Patients in Group CON experienced reduced sleep quality after thyroidectomy, which may be due to surgical trauma and postoperative pain.38,39 However, intraoperative infusion of esketamine maintained a sleep quality comparable to that preoperatively. Meanwhile, patients receiving esketamine experienced higher sleep quality than those receiving placebo postoperatively. Since ketamine has been demonstrated to prolong the average duration of deep sleep and modulate circadian rhythms by regulating clock genes,40,41 our findings further suggest that esketamine may be a favorable anesthetic regimen for its analgesic and dormant effects.
Because of its higher affinity for NMDA receptors, low doses of esketamine preferentially bind to postsynaptic NMDA receptors in the dorsal horn of the spinal cord rather than in the brain. Hence, analgesia may be achieved with a lower risk of psychotomimetic side effects.42-45 We did not find increased psychotomimetic adverse events in patients receiving esketamine, which is consistent with previous studies.32 In addition, ketamine increases blood pressure and HR via sympathetic activation.9 With a low dose of esketamine, we obtained stable hemodynamics during surgery without any uncontrollable hypertension or tachycardia. Esketamine may compromise the monitoring of anesthesia depth. In a previous study, patients randomized to the esketamine group exhibited a higher perioperative bispectral index and required higher doses of propofol during ambulatory hemorrhoidectomy, which was speculated to be the reason for the delayed recovery time.46 Therefore, the depth of anesthesia was assessed based only on the clinical evaluation by the attending anesthesiologist in our study. Extubation time was not delayed in Group KET and no patients reported intraoperative awareness.

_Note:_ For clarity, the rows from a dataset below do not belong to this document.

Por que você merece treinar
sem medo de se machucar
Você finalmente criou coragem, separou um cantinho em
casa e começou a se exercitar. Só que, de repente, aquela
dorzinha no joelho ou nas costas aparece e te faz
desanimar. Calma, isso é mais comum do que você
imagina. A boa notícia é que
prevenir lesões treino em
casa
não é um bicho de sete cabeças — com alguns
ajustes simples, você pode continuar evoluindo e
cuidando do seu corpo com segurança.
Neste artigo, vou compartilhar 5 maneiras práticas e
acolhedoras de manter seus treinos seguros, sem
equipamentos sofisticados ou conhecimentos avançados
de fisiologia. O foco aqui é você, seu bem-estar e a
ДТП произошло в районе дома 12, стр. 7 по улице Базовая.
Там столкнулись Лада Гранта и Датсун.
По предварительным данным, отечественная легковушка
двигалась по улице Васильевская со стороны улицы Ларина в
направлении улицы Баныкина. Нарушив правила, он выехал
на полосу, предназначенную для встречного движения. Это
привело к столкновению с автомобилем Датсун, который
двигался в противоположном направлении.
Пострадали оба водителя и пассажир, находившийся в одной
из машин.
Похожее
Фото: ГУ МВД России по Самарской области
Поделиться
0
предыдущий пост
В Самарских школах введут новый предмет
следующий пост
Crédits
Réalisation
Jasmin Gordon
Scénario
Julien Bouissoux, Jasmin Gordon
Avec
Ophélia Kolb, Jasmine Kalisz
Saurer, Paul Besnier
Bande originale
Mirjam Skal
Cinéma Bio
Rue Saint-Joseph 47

Our study has some limitations. First, we tested only a single dose of esketamine. Further investigations employing a quantitative dosage of esketamine on postoperative pain and opioid consumption in patients undergoing thyroidectomy, are needed. Second, the NRS and sleep quality scale are not objective indicators; therefore, they may affect the efficacy of the evaluation. Third, while we found no differences in the incidence of PONV or psychomimetic side effects, a larger-scale study is needed to assess this properly.